Print every line of the data exactly as shown.

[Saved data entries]
┄┄┄┄┄┄┄┄┄┄

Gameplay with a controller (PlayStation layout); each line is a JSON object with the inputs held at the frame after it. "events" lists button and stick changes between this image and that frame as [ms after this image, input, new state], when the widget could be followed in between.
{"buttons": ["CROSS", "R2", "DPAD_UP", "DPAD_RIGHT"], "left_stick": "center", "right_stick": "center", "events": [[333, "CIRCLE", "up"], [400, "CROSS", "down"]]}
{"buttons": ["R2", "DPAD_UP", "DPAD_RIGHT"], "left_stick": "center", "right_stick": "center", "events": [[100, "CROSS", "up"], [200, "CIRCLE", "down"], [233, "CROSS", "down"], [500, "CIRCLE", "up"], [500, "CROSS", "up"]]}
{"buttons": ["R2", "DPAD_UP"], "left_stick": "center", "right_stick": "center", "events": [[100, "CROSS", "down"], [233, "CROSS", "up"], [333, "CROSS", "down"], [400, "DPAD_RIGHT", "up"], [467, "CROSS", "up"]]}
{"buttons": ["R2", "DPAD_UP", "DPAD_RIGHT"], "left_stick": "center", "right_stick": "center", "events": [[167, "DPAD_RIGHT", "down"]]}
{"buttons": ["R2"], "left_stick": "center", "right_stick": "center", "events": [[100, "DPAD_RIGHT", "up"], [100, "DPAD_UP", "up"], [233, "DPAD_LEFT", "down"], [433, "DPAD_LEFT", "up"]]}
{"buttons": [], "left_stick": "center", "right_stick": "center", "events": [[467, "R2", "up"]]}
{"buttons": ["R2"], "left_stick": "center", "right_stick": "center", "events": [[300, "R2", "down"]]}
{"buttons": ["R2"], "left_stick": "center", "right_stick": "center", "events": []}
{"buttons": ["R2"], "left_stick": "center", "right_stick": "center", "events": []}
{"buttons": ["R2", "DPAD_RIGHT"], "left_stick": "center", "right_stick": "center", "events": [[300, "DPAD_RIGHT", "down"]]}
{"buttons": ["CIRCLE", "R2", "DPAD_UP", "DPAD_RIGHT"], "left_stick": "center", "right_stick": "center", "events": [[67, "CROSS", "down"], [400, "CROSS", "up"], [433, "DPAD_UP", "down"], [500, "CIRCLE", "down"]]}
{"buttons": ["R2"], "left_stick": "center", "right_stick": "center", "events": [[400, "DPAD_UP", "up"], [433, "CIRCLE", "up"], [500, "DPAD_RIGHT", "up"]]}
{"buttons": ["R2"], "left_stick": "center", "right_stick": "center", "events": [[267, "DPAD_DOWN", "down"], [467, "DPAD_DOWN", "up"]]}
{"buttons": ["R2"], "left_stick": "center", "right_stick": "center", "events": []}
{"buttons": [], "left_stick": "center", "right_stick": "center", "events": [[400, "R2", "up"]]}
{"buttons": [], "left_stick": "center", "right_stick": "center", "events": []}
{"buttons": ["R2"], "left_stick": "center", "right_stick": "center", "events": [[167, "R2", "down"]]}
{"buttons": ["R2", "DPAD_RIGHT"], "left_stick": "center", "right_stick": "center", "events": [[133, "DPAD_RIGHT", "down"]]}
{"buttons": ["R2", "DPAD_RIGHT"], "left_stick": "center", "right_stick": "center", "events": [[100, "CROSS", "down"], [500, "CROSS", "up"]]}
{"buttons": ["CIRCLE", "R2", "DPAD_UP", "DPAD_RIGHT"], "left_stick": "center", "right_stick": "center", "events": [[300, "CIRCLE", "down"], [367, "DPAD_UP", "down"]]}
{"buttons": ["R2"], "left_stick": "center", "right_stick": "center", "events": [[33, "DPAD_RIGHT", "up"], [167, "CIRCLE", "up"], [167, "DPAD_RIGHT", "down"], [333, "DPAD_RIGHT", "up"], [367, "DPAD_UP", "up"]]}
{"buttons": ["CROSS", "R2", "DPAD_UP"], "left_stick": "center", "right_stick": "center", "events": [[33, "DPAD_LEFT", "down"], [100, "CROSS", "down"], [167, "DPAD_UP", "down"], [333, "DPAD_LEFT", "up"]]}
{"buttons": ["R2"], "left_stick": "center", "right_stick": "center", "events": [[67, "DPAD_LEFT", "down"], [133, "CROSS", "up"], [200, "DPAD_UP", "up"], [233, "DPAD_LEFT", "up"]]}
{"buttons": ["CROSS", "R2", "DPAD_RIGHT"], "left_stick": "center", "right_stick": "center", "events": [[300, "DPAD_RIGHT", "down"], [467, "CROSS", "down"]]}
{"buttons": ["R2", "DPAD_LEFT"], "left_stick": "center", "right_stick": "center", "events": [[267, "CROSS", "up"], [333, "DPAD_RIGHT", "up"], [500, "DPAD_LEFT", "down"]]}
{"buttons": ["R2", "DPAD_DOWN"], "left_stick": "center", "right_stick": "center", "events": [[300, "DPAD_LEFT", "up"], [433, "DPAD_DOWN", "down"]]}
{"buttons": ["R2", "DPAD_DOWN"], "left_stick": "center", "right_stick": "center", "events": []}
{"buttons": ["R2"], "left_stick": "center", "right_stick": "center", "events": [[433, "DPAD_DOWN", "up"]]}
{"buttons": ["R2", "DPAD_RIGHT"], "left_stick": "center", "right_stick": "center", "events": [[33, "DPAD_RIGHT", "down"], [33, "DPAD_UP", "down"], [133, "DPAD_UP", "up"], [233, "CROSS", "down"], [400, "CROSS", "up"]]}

┄┄┄┄┄┄┄┄┄┄

▶ [Solution for this problem]
Gameplay with a controller (PlayStation layout); each line is a JSON object with the inputs held at the frame after it. "events" lists button and stick changes between this image and that frame as [ms after this image, input, new state], when the widget could be followed in between.
{"buttons": ["CROSS", "R2", "DPAD_UP", "DPAD_RIGHT"], "left_stick": "center", "right_stick": "center", "events": [[333, "CIRCLE", "up"], [400, "CROSS", "down"]]}
{"buttons": ["R2", "DPAD_UP", "DPAD_RIGHT"], "left_stick": "center", "right_stick": "center", "events": [[100, "CROSS", "up"], [200, "CIRCLE", "down"], [233, "CROSS", "down"], [500, "CIRCLE", "up"], [500, "CROSS", "up"]]}
{"buttons": ["R2", "DPAD_UP"], "left_stick": "center", "right_stick": "center", "events": [[100, "CROSS", "down"], [233, "CROSS", "up"], [333, "CROSS", "down"], [400, "DPAD_RIGHT", "up"], [467, "CROSS", "up"]]}
{"buttons": ["R2", "DPAD_UP", "DPAD_RIGHT"], "left_stick": "center", "right_stick": "center", "events": [[167, "DPAD_RIGHT", "down"]]}
{"buttons": ["R2"], "left_stick": "center", "right_stick": "center", "events": [[100, "DPAD_RIGHT", "up"], [100, "DPAD_UP", "up"], [233, "DPAD_LEFT", "down"], [433, "DPAD_LEFT", "up"]]}
{"buttons": [], "left_stick": "center", "right_stick": "center", "events": [[467, "R2", "up"]]}
{"buttons": ["R2"], "left_stick": "center", "right_stick": "center", "events": [[300, "R2", "down"]]}
{"buttons": ["R2"], "left_stick": "center", "right_stick": "center", "events": []}
{"buttons": ["R2"], "left_stick": "center", "right_stick": "center", "events": []}
{"buttons": ["R2", "DPAD_RIGHT"], "left_stick": "center", "right_stick": "center", "events": [[300, "DPAD_RIGHT", "down"]]}
{"buttons": ["CIRCLE", "R2", "DPAD_UP", "DPAD_RIGHT"], "left_stick": "center", "right_stick": "center", "events": [[67, "CROSS", "down"], [400, "CROSS", "up"], [433, "DPAD_UP", "down"], [500, "CIRCLE", "down"]]}
{"buttons": ["R2"], "left_stick": "center", "right_stick": "center", "events": [[400, "DPAD_UP", "up"], [433, "CIRCLE", "up"], [500, "DPAD_RIGHT", "up"]]}
{"buttons": ["R2"], "left_stick": "center", "right_stick": "center", "events": [[267, "DPAD_DOWN", "down"], [467, "DPAD_DOWN", "up"]]}
{"buttons": ["R2"], "left_stick": "center", "right_stick": "center", "events": []}
{"buttons": [], "left_stick": "center", "right_stick": "center", "events": [[400, "R2", "up"]]}
{"buttons": [], "left_stick": "center", "right_stick": "center", "events": []}
{"buttons": ["R2"], "left_stick": "center", "right_stick": "center", "events": [[167, "R2", "down"]]}
{"buttons": ["R2", "DPAD_RIGHT"], "left_stick": "center", "right_stick": "center", "events": [[133, "DPAD_RIGHT", "down"]]}
{"buttons": ["R2", "DPAD_RIGHT"], "left_stick": "center", "right_stick": "center", "events": [[100, "CROSS", "down"], [500, "CROSS", "up"]]}
{"buttons": ["CIRCLE", "R2", "DPAD_UP", "DPAD_RIGHT"], "left_stick": "center", "right_stick": "center", "events": [[300, "CIRCLE", "down"], [367, "DPAD_UP", "down"]]}
{"buttons": ["R2"], "left_stick": "center", "right_stick": "center", "events": [[33, "DPAD_RIGHT", "up"], [167, "CIRCLE", "up"], [167, "DPAD_RIGHT", "down"], [333, "DPAD_RIGHT", "up"], [367, "DPAD_UP", "up"]]}
{"buttons": ["CROSS", "R2", "DPAD_UP"], "left_stick": "center", "right_stick": "center", "events": [[33, "DPAD_LEFT", "down"], [100, "CROSS", "down"], [167, "DPAD_UP", "down"], [333, "DPAD_LEFT", "up"]]}
{"buttons": ["R2"], "left_stick": "center", "right_stick": "center", "events": [[67, "DPAD_LEFT", "down"], [133, "CROSS", "up"], [200, "DPAD_UP", "up"], [233, "DPAD_LEFT", "up"]]}
{"buttons": ["CROSS", "R2", "DPAD_RIGHT"], "left_stick": "center", "right_stick": "center", "events": [[300, "DPAD_RIGHT", "down"], [467, "CROSS", "down"]]}
{"buttons": ["R2", "DPAD_LEFT"], "left_stick": "center", "right_stick": "center", "events": [[267, "CROSS", "up"], [333, "DPAD_RIGHT", "up"], [500, "DPAD_LEFT", "down"]]}
{"buttons": ["R2", "DPAD_DOWN"], "left_stick": "center", "right_stick": "center", "events": [[300, "DPAD_LEFT", "up"], [433, "DPAD_DOWN", "down"]]}
{"buttons": ["R2", "DPAD_DOWN"], "left_stick": "center", "right_stick": "center", "events": []}
{"buttons": ["R2"], "left_stick": "center", "right_stick": "center", "events": [[433, "DPAD_DOWN", "up"]]}
{"buttons": ["R2", "DPAD_RIGHT"], "left_stick": "center", "right_stick": "center", "events": [[33, "DPAD_RIGHT", "down"], [33, "DPAD_UP", "down"], [133, "DPAD_UP", "up"], [233, "CROSS", "down"], [400, "CROSS", "up"]]}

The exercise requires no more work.